-- start of Text block --

What to consider when protecting data

What to consider when protecting data

Recovery Time Granularity (RTG) is an important parameter for recovering from a logical failure

Losing access to key applications and critical business data can be devastating. With downtime costing companies from thousands to millions of dollars per hour in lost productivity and opportunity costs, it is imperative to keep the IT business infrastructure available at all times.

IT departments must meet the challenges of real-time business continuity, disaster recovery, compliance and governance requirements with higher service levels, fewer resources, and ever tightening budgets.

The need for a complete, high-performance, easy-to-use solution for protecting business-critical data is clear. Here are some of the key concepts to consider when you're evaluating data-protection solutions:

Recovery Time Granularity (RTG) dictates the data-protection tool's ability to recover data down to the day, hour, minute or second. The finer the granularity, the more control you have over the ability to recover usable data, so RTG is an important parameter for recovering from a logical failure. Should data corruption happen at 10 a.m. while data protection is occurring, for example, the data is also corrupted. A data-protection tool that provides RTG in seconds could recover the data to 9:59 a.m. and 30 seconds, providing a recovery point as close as possible to the logical failure.

Recovery Object Granularity (ROG) measures the level of object granularity a data-protection solution is capable of recovering. Object granularity may be a storage volume, a file system, a database table, a transaction, a mailbox or even a single message.

-- end of Text block --

• **Aim 1**:
Will you write out every line of the records below verbatim, leaving the pictures out?

-- start of Data excerpts --

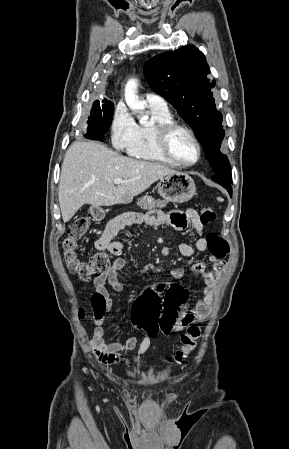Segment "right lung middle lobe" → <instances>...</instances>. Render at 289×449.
Returning a JSON list of instances; mask_svg holds the SVG:
<instances>
[{"label": "right lung middle lobe", "instance_id": "dd1d6c3e", "mask_svg": "<svg viewBox=\"0 0 289 449\" xmlns=\"http://www.w3.org/2000/svg\"><path fill=\"white\" fill-rule=\"evenodd\" d=\"M114 113V105L110 101H99L93 103L90 117L88 119L87 133L84 135L91 140L104 141V135L109 129Z\"/></svg>", "mask_w": 289, "mask_h": 449}]
</instances>
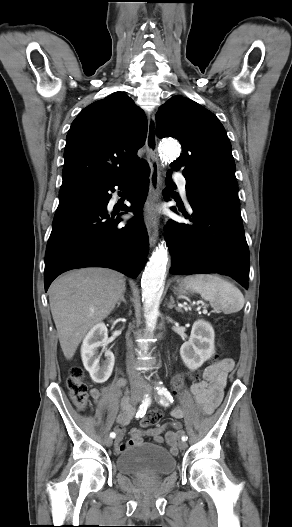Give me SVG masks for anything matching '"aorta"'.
<instances>
[{
    "label": "aorta",
    "mask_w": 292,
    "mask_h": 527,
    "mask_svg": "<svg viewBox=\"0 0 292 527\" xmlns=\"http://www.w3.org/2000/svg\"><path fill=\"white\" fill-rule=\"evenodd\" d=\"M180 151L179 143L174 140H165L160 145V153L163 159L168 161L176 159ZM167 261V249L163 244L159 245L152 253L142 274V300L145 309L146 325L149 328H153L156 325Z\"/></svg>",
    "instance_id": "aorta-1"
}]
</instances>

-- end of Data excerpts --

• **Aim 2**:
According to the data-protection text, what does Recovery Object Granularity (ROG) measure?

• **Task output 1**:
Segment "right lung middle lobe" → <instances>...</instances>. Render at 289×449.
Returning a JSON list of instances; mask_svg holds the SVG:
<instances>
[{"label": "right lung middle lobe", "instance_id": "dd1d6c3e", "mask_svg": "<svg viewBox=\"0 0 289 449\" xmlns=\"http://www.w3.org/2000/svg\"><path fill=\"white\" fill-rule=\"evenodd\" d=\"M114 113V105L110 101H99L93 103L90 117L88 119L87 133L84 135L91 140L104 141V135L109 129Z\"/></svg>", "mask_w": 289, "mask_h": 449}]
</instances>
Give me SVG masks for anything matching '"aorta"'.
<instances>
[{
    "label": "aorta",
    "mask_w": 292,
    "mask_h": 527,
    "mask_svg": "<svg viewBox=\"0 0 292 527\" xmlns=\"http://www.w3.org/2000/svg\"><path fill=\"white\" fill-rule=\"evenodd\" d=\"M180 151L179 143L174 140H165L160 145V153L163 159L168 161L176 159ZM167 261V249L163 244L159 245L152 253L142 274V300L145 309L146 325L149 328H153L156 325Z\"/></svg>",
    "instance_id": "aorta-1"
}]
</instances>

• **Task output 2**:
It measures the level of object granularity a data-protection solution is capable of recovering.